Some permitted it to be negative based on the school of the Kufans, who allow the precedence of the "ma" within its scope over the particle itself, disregarding the potential for misinterpretation. Others held it to be nominalizing, with the verbal noun acting as the agent for "little," and the word "were" (kanu) implied in the structure of the speech, making it similar to "they were little of the night that they would sleep." The artificiality of this is evident.
It is also permissible for "little" to be an accusative state (hal), either from the pronoun of faith or from the agent of "they believe," meaning: "they believe it in a state of its scarcity"—which is reported from Sibawayh. Or, it acts as an accusative for the state of the people being a "small group," meaning: "the believer among them is few"—this is reported from Ibn Abbas, Talhah, and Qatadah. For this reason, it is permissible to consider it an attribute of time, meaning "a short time"—the time of opening [of judgment] or the soul reaching the throat, or what they said: "Believe in that which was revealed to those who believe at the beginning of the day and disbelieve at the end of it."
The most appropriate of these views is the first. It is apparent that "belief" refers to the linguistic meaning, and "little" is the opposite of "much." Al-Zamakhshari said: "It is possible it means 'non-existence'," as if he took this from the words of Al-Waqidi: "neither little nor much." He was countered in Al-Bahr by the argument that although "scarcity" can imply negation, it does not do so in this construction; "little" is in the accusative by a positive verb, making it analogous to "I stood for a little," meaning "a little standing." No one would think that if you use a positive verb and make "little" an adjective for its verbal noun, the meaning would be the total negation and complete non-occurrence of that act. What the grammarians have transmitted is that "scarcity" sometimes implies pure negation in expressions like "the fewest man who would say that" or "rarely does Zayd stand." Thus, applying that here is incorrect.

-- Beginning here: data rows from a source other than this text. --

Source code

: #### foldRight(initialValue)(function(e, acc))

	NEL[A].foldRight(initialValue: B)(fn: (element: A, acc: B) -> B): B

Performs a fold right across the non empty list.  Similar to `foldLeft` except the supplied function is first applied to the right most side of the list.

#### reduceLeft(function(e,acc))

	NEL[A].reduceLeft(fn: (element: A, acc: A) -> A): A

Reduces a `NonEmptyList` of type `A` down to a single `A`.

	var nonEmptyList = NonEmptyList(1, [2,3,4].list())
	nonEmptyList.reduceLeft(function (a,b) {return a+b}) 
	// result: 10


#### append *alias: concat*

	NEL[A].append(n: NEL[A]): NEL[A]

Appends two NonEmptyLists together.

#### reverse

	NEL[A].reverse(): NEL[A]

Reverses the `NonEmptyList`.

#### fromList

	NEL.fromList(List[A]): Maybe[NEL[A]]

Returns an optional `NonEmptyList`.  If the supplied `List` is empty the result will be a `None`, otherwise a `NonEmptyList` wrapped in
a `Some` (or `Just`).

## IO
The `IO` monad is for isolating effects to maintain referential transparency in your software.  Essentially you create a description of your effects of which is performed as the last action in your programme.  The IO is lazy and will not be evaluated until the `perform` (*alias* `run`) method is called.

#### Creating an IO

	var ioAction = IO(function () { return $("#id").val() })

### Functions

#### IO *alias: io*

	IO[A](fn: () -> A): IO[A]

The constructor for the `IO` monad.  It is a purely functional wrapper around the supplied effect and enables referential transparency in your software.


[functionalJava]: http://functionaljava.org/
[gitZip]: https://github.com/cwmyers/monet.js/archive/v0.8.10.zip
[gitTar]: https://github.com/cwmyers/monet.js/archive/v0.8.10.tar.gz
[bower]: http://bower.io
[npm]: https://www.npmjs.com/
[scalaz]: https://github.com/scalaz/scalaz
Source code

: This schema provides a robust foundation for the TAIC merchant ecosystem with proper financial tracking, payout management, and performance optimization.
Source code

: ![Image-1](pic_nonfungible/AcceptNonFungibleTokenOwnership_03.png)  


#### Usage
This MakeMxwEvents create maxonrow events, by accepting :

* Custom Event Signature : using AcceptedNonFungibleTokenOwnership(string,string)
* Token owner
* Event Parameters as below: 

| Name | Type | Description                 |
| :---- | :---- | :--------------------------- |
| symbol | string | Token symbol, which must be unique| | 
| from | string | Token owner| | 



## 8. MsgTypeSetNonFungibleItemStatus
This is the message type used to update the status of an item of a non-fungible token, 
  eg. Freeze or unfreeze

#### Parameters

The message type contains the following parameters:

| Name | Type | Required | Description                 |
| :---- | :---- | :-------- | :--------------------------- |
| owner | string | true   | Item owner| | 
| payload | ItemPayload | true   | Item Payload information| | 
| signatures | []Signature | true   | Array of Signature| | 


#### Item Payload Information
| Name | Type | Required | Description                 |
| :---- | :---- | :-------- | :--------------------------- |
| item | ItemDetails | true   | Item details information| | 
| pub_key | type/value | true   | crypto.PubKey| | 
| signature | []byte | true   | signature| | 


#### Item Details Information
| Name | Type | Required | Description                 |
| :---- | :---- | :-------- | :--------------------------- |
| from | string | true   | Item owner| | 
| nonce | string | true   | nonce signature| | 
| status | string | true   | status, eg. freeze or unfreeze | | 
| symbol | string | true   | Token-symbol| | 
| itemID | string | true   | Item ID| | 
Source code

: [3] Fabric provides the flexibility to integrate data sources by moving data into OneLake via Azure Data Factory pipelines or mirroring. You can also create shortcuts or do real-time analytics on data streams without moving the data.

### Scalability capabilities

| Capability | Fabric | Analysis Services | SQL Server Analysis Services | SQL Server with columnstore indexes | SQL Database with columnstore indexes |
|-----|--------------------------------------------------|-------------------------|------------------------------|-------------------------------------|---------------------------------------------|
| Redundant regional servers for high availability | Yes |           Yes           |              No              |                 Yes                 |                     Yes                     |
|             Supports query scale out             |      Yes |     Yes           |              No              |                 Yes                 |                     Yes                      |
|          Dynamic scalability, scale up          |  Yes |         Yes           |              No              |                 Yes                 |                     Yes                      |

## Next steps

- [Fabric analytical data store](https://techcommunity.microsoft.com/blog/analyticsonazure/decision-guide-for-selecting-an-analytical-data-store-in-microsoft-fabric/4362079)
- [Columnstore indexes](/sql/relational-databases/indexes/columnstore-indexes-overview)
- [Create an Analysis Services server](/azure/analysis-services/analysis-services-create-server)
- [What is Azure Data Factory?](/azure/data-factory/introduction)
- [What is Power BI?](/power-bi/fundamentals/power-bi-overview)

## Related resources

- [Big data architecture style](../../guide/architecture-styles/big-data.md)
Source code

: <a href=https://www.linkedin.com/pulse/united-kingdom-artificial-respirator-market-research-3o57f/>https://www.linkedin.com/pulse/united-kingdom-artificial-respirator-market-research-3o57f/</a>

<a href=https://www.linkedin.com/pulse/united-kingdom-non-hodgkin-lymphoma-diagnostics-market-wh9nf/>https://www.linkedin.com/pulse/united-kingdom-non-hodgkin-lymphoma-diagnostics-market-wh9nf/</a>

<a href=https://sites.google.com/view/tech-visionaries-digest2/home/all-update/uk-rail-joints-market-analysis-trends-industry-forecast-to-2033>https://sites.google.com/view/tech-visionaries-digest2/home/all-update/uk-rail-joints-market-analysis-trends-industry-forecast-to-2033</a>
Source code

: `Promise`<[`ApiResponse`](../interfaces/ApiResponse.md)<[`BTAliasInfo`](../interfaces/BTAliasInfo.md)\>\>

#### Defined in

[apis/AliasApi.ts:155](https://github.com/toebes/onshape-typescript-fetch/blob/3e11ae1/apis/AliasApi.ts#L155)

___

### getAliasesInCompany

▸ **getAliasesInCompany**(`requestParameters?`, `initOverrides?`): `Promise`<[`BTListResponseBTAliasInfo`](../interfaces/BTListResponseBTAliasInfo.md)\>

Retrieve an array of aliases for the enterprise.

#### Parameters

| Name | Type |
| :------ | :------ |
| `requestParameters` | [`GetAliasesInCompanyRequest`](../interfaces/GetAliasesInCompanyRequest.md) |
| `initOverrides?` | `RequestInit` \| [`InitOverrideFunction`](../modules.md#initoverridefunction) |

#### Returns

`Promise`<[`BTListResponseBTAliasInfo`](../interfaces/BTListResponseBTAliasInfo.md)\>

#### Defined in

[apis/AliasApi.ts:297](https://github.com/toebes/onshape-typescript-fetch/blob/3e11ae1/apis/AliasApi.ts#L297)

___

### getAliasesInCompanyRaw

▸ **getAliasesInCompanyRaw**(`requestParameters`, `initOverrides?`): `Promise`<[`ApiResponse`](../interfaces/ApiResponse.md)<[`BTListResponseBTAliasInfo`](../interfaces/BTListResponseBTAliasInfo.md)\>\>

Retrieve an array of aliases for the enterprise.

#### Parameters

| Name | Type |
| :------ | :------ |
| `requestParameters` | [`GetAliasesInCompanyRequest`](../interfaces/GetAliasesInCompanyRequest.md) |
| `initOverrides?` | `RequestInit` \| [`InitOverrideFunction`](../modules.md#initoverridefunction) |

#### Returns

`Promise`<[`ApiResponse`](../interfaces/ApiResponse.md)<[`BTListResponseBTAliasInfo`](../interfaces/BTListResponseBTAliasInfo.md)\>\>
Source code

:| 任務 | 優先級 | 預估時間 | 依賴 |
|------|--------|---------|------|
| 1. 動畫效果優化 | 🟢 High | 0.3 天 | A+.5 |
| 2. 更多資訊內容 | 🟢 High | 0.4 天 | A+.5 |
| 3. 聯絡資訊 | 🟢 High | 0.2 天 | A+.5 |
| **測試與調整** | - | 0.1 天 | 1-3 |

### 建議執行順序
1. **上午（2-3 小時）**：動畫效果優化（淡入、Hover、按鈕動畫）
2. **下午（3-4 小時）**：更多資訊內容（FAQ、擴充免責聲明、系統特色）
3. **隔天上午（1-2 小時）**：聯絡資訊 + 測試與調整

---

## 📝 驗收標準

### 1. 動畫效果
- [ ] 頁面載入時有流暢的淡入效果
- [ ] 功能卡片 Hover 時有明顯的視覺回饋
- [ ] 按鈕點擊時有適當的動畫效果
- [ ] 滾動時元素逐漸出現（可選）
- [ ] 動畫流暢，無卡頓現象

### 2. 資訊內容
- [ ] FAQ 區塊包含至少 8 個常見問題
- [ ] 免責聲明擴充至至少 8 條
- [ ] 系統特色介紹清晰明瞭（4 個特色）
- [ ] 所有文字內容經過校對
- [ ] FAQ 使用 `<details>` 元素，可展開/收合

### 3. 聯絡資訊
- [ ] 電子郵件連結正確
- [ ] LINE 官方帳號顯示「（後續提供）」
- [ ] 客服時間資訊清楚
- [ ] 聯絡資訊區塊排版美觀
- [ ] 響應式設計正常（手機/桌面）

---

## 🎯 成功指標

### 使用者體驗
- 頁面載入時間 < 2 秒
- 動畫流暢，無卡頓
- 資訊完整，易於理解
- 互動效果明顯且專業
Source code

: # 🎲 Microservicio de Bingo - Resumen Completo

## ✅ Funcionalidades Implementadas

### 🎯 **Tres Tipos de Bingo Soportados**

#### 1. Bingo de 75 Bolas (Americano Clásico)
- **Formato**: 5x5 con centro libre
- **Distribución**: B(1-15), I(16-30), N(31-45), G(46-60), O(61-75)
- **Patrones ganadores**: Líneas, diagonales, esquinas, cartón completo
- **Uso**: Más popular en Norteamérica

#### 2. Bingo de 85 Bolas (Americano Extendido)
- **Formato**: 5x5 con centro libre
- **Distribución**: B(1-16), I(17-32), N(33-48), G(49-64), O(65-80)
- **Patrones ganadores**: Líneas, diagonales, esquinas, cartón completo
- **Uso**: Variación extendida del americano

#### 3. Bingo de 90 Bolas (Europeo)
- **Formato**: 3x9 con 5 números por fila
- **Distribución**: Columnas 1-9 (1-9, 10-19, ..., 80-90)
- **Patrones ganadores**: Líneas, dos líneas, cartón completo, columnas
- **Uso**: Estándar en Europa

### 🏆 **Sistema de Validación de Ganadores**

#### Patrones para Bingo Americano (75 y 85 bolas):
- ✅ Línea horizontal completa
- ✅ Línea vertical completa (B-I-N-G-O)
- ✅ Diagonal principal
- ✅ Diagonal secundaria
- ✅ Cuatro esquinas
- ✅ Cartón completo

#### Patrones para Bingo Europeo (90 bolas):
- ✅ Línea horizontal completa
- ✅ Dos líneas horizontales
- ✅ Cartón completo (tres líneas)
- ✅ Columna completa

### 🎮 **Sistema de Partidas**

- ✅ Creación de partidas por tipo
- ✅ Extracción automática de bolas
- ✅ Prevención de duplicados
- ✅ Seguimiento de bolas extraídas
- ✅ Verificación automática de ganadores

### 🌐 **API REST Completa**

I wish I knew: what sense would there be in saying "they believe" a "non-existent belief"? As for what Al-Kisa'i transmitted from the Arabs—that they say "We passed by a land that rarely grows anything," meaning it grows nothing—that is because "little" is a state of the land (even if indefinite) and "ma" is nominalizing; the estimation is "its growth is little." There is no hindrance there to interpreting scarcity as non-existence. But where is our case in relation to that? Unless it is through some weak interpretation—yet Al-Zamakhshari does not subscribe to it. It is possible to say this is by way of metonymy, as the scarcity of a thing implies its non-existence in most cases, not that the word "scarcity" is used to mean "non-existence," for that is a very cold statement here, even if Al-Waqidi were to kindle a fire under it for a thousand years.